«Valeur travail», «assistanat» : quand la gauche reprend les mots du patronat


Nouvelle défaite du combat culturel : analyse


Ruffin et Roussel reprennent les mots du patronat sur le travail

Fabien Roussel, grand amateur de saucisses, ami de Gérald Darmanin et accessoirement chef du Parti Communiste Français s’est enflammé ce week-end à la Fête de l’Huma’. Il s’est lancé dans un grand discours contre les assistés : «les Français nous parlent d’assistanat en nous disant qu’ils travaillent et que [les bénéficiaires de minima sociaux] ne travaillent pas». Il a continué : «Je ne suis pas pour une France du RSA et du chômage.»

Fabien la saucisse avait déjà soutenu le syndicat policier d’extrême droite Alliance ou craché sur l’écologie, il parle désormais comme un dirigeant du CAC 40. Mais là où l’obscénité confine au grandiose, c’est que Fabien Roussel est justement le symbole de l’assisté et du profiteur qui n’a jamais bossé. Il a bénéficié d’un emploi fictif d’assistant parlementaire pendant des années. Une enquête le vise actuellement pour avoir perçu 180.000€ indûment.

Cette semaine François Ruffin, champion de la France Insoumise, s’enflammait sur la «valeur travail» à la radio pour vendre son dernier livre. Évoquant la «France des Gilets Jaunes», il expliquait son souhait «que la valeur travail revienne à gauche : quand j’entends des gens me dire qu’ils ne peuvent pas être pour la gauche parce qu’ils sont pour le travail, je considère qu’on a un souci majeur».

La «France des Gilets Jaunes» est justement celle qui subit des boulots précaires, des temps partiels et du chômage, et qui a justement besoin des aides sociales voire des associations humanitaires pour survivre. Ruffin ajoutait : «Quel que soit le bulletin de vote que mettront dans l’urne les anciens Goodyear et les anciens Whirlpool, je serai avec eux». Ce sont justement ces ouvriers mis au chômage par la mondialisation qui ont besoin d’allocations !

Il fut un temps où les«allocations et minimas sociaux» s’appelaient «solidarité nationale». Ce sont des droits, durement conquis.
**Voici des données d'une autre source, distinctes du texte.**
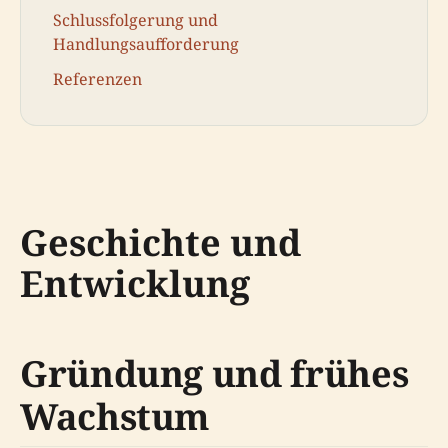
Schlussfolgerung und
Handlungsaufforderung
Referenzen
Geschichte und
Entwicklung
Gründung und frühes
Wachstum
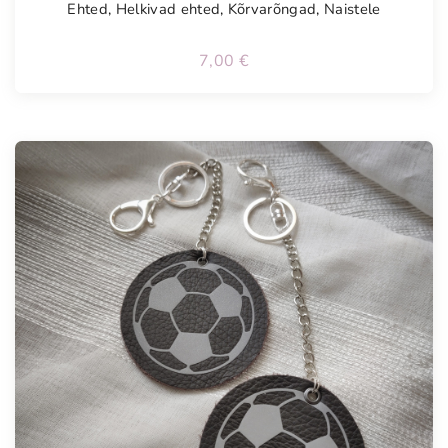
Ehted
,
Helkivad ehted
,
Kõrvarõngad
,
Naistele
7,00
€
Dans un système inégalitaire, cet argent est une – maigre – redistribution des profits à destination des plus démunis. D’ailleurs, les statistiques montrent qu’une grande partie des personnes qui pourraient toucher des allocations ne les demandent pas. Taper sur les «assistés» est donc un non-sens total.

François Ruffin, confond la «valeur travail» et la production. Or, la production de richesse n’a jamais été aussi élevée et aussi mal partagée depuis le début du 20ème siècle en France. Ce n’est pas le «travail» qu’il faut augmenter, mais la répartition des richesses.

Petit cours de Marxisme accéléré pour les deux députés du fond de la classe : Marx prônait littéralement l’abolition du travail salarié, qu’il décrivait comme «funeste» et aliénant. Dès la Révolution Industrielle, toutes les luttes ouvrières ont pour objectif de réduire le temps de travail. C’est même l’origine du 1er Mai : des journées moins longues. En 1880, le gendre de Marx, Paul Lafargue, écrit «Le Droit à la paresse». Dans les années 1950, les situationnistes popularisent le slogan «Ne travaillez jamais».

Bref, toute l’histoire des luttes sociales se résume à une grande bataille pour faire reculer le travail salarié de nos vies. Roussel et Ruffin réclament le contraire, ils sont à l’envers de l’histoire !

Dans quel camp politique se situent ces discours ? En 2007, le thème des «assistés» est l’angle choisi par le candidat Nicolas Sarkozy pour la campagne présidentielle. Avec lui c’est le triomphe d’une droite autoritaire et ultra-libérale, qui cogne sur les pauvres. 15 ans plus tard, le discours sur les «gens qui vivent des allocs» est celui du gouvernement Macron, qui veut imposer des heures de boulot gratuit aux bénéficiaires du RSA et réduire les droits des chômeurs pour les forcer à «retrouver du travail».

Les deux politiciens prétendent parler «au peuple» et au nom du peuple, mais recyclent, consciemment ou non, les éléments de langage anachroniques de la droite la plus violente. L’engagement politique, c’est faire bouger les lignes, pas conforter les idées dominantes. En Occident, des millions de personnes quittent actuellement leurs emplois, désertent le monde du travail. Qui désire encore effectuer des boulots inutiles voire nocifs, mal payés, précaires, dans un monde en crise écologique et sans retraite à l’horizon ? Personne.


Plutôt que de questionner le sens du travail et ses mécanismes, proposer plus de temps libre, de loisir et de plaisir, les sorties de Roussel et Ruffin sont une défaite du combat culturel. Une de plus.